Looking in particular at the fifth column (index 4, “Voyage itinerary imputed principal place of slave purchase”), we notice it contains several NaNs. NaN stands for “Not a Number”, it is a value that appears when something goes wrong in one of the processes ran by our program. If something went wrong, why did not our program stop or told us something about an occuring problem? Because problems may happen more often than you think and if our program stops working everytime it encounters a situation it cannot handle, it would most probably never finish running!

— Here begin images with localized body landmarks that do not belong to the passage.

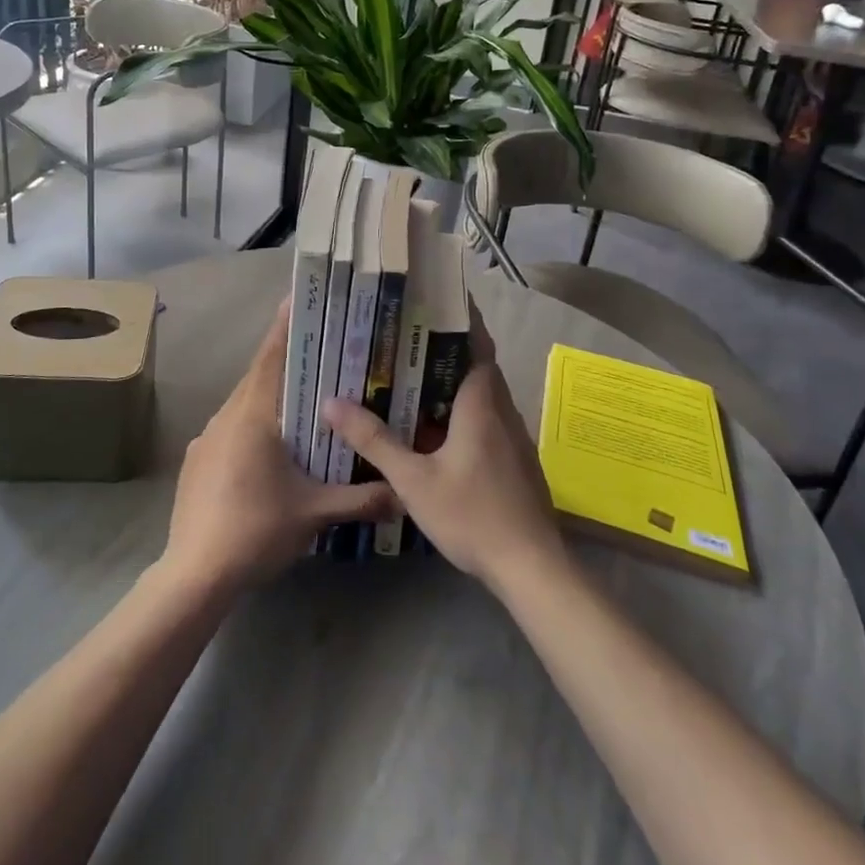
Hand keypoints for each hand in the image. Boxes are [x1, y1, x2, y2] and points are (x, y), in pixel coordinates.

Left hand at [162, 301, 396, 595]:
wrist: (194, 574)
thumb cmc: (256, 530)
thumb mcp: (315, 514)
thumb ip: (362, 499)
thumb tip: (404, 496)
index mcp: (253, 415)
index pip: (272, 358)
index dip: (285, 328)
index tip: (297, 300)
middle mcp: (226, 416)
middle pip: (259, 377)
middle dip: (286, 362)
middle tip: (318, 352)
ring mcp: (206, 438)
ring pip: (243, 404)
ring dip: (270, 396)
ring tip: (301, 399)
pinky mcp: (197, 461)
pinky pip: (230, 428)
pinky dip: (252, 424)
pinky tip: (269, 449)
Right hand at [323, 307, 567, 592]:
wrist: (531, 567)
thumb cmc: (473, 514)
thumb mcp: (413, 480)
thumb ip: (374, 441)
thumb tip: (332, 403)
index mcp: (482, 403)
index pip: (476, 343)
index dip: (462, 317)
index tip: (437, 296)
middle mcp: (502, 411)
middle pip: (477, 365)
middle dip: (447, 348)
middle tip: (406, 335)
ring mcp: (513, 437)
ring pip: (482, 395)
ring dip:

In this case, most probably the record does not exist so the data set cell has been filled by NaN, either in our original .csv file or by the pandas
method .read_csv()
. NaN are not necesseraly something bad, as they can be easily identified and eventually corrected (or simply ignored). Incorrect or missing data may be much harder to spot and correct.
In any case, the presence of NaNs or any other missing value can severely affect our data analysis, for this reason before starting analysing the data we need to find and get rid of those values. This process is usually called “data cleaning” and that is exactly what we are going to do in the next chapter.